Required action –
Check each line of the entries below for the word "shoulder" and state only how many lines have it.

(Beginning of Material provided)

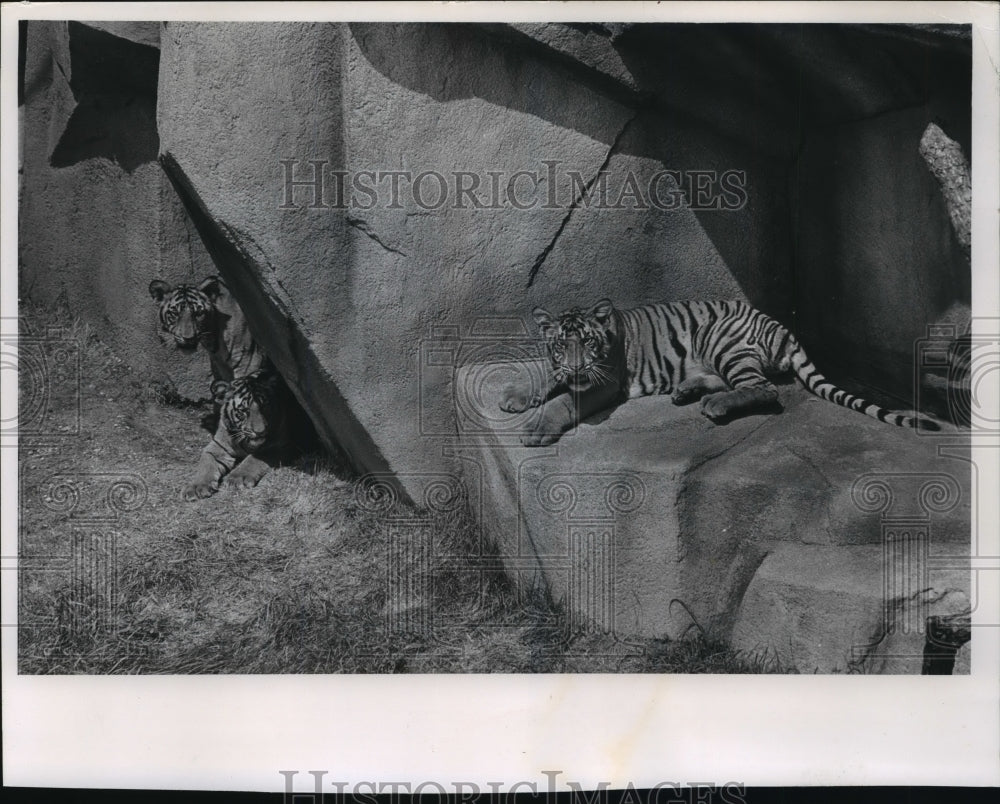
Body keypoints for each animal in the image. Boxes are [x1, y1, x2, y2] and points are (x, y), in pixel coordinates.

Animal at [182, 368, 292, 500]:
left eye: (264, 406)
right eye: (243, 411)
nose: (260, 431)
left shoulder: (280, 445)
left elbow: (253, 458)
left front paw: (236, 478)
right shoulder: (217, 446)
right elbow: (206, 464)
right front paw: (196, 487)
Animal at [500, 298, 940, 446]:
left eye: (588, 343)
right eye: (562, 345)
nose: (576, 366)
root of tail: (782, 326)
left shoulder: (603, 383)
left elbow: (563, 401)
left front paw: (535, 429)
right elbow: (543, 374)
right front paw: (514, 395)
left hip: (720, 337)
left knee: (764, 389)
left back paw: (714, 405)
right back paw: (685, 390)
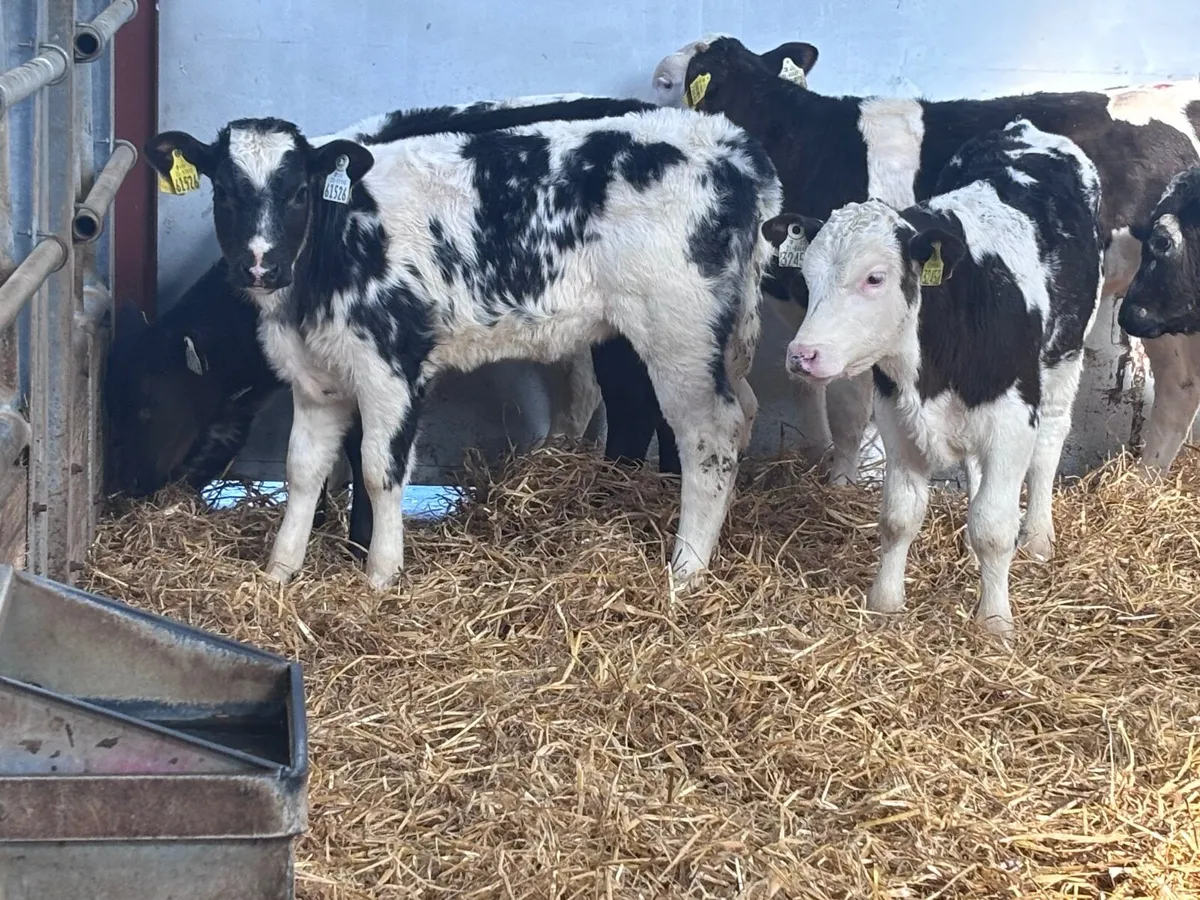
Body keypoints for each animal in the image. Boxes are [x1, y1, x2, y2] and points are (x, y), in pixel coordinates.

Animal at [143, 106, 782, 590]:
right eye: (224, 193)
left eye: (299, 191)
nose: (260, 264)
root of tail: (731, 146)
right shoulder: (316, 376)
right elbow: (302, 470)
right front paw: (280, 573)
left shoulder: (392, 367)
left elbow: (378, 470)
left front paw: (381, 575)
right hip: (723, 339)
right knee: (744, 413)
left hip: (678, 331)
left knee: (709, 434)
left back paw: (687, 568)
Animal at [762, 118, 1104, 639]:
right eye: (806, 275)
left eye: (875, 278)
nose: (803, 355)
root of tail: (1025, 129)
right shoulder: (896, 418)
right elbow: (899, 517)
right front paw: (885, 602)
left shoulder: (1011, 421)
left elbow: (994, 527)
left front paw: (995, 620)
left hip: (1065, 355)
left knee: (1049, 444)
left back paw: (1038, 536)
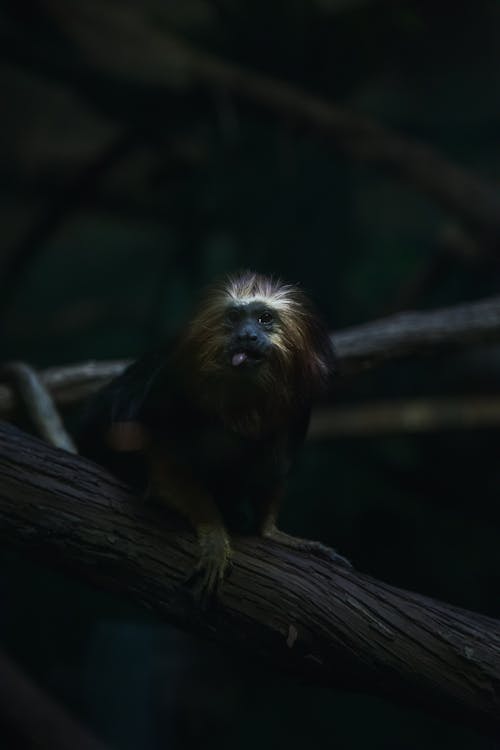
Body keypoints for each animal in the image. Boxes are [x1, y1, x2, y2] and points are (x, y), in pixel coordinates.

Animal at [79, 274, 352, 604]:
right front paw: (214, 533)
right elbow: (165, 464)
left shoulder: (297, 407)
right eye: (234, 318)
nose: (246, 335)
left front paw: (269, 530)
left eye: (264, 318)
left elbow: (273, 469)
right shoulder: (172, 387)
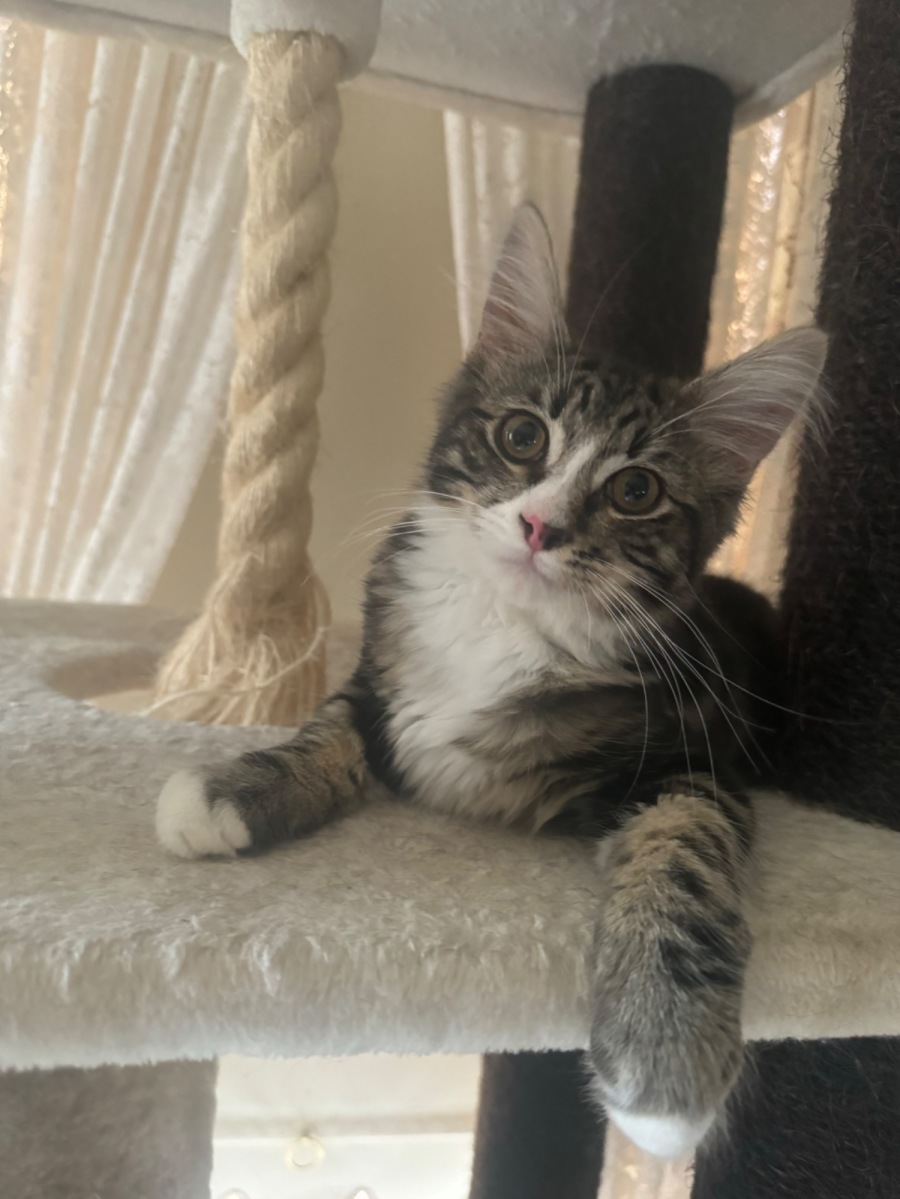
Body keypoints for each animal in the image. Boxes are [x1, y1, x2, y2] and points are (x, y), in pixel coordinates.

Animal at [156, 205, 826, 1159]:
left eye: (635, 489)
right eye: (522, 437)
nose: (541, 526)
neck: (504, 624)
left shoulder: (693, 765)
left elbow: (681, 864)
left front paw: (663, 1057)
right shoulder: (379, 687)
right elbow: (323, 732)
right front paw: (231, 789)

(End of Material provided)

Output below –
11